=== Input ===
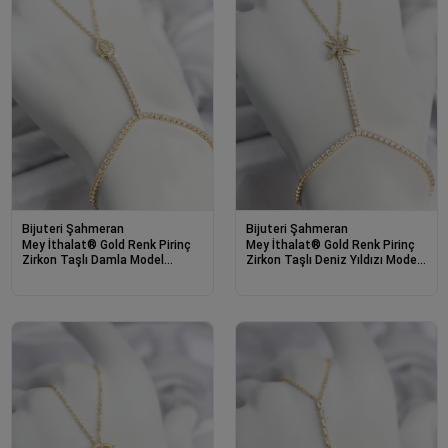
Bijuteri Şahmeran
Bijuteri Şahmeran
Mey İthalat® Gold Renk Pirinç
Mey İthalat® Gold Renk Pirinç
Zirkon Taşlı Damla Model
Zirkon Taşlı Deniz Yıldızı Model
Şahmeran
Şahmeran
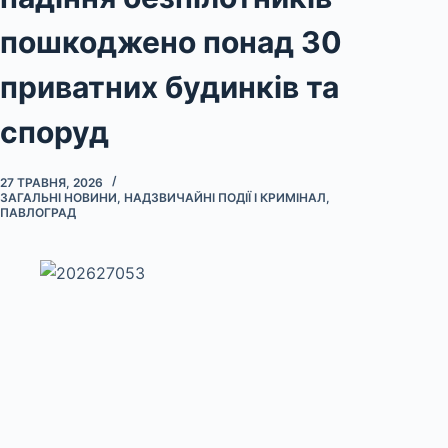
пошкоджено понад 30
приватних будинків та
споруд
27 ТРАВНЯ, 2026
ЗАГАЛЬНІ НОВИНИ
,
НАДЗВИЧАЙНІ ПОДІЇ І КРИМІНАЛ
,
ПАВЛОГРАД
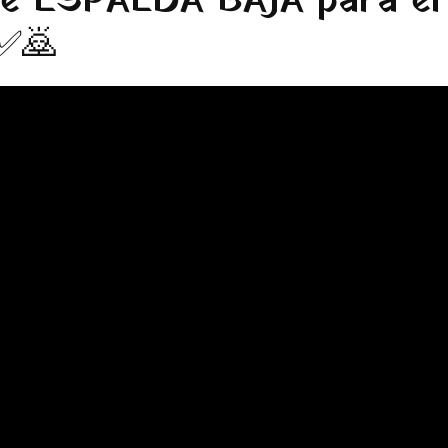
e ESPALDA BAJA para e
✅🙇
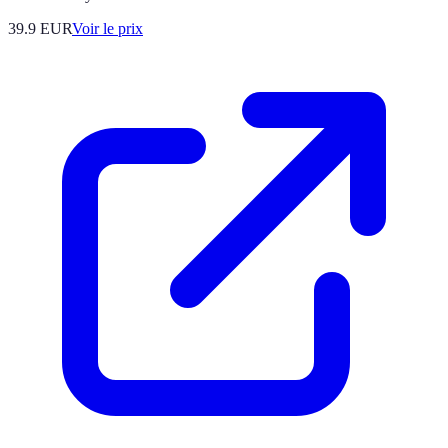
39.9
EUR
Voir le prix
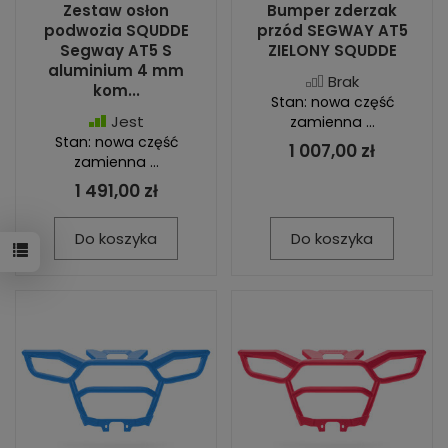
Zestaw osłon
Bumper zderzak
podwozia SQUDDE
przód SEGWAY AT5
Segway AT5 S
ZIELONY SQUDDE
aluminium 4 mm
Brak
kom...
Stan: nowa część
Jest
zamienna ...
Stan: nowa część
1 007,00 zł
zamienna ...
1 491,00 zł
Do koszyka
Do koszyka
===
Pictures aside, reproduce all of the data exactly.

Bijuteri Şahmeran
Bijuteri Şahmeran
Mey İthalat® Gold Renk Pirinç
Mey İthalat® Gold Renk Pirinç
Zirkon Taşlı Damla Model
Zirkon Taşlı Deniz Yıldızı Model
Şahmeran
Şahmeran
пошкоджено понад 30
приватних будинків та
споруд
27 ТРАВНЯ, 2026
ЗАГАЛЬНІ НОВИНИ
,
НАДЗВИЧАЙНІ ПОДІЇ І КРИМІНАЛ
,
ПАВЛОГРАД
e ESPALDA BAJA para e
✅🙇
39.9
EUR
Voir le prix
Zestaw osłon
Bumper zderzak
podwozia SQUDDE
przód SEGWAY AT5
Segway AT5 S
ZIELONY SQUDDE
aluminium 4 mm
Brak
kom...
Stan: nowa część
Jest
zamienna ...
Stan: nowa część
1 007,00 zł
zamienna ...
1 491,00 zł
Do koszyka
Do koszyka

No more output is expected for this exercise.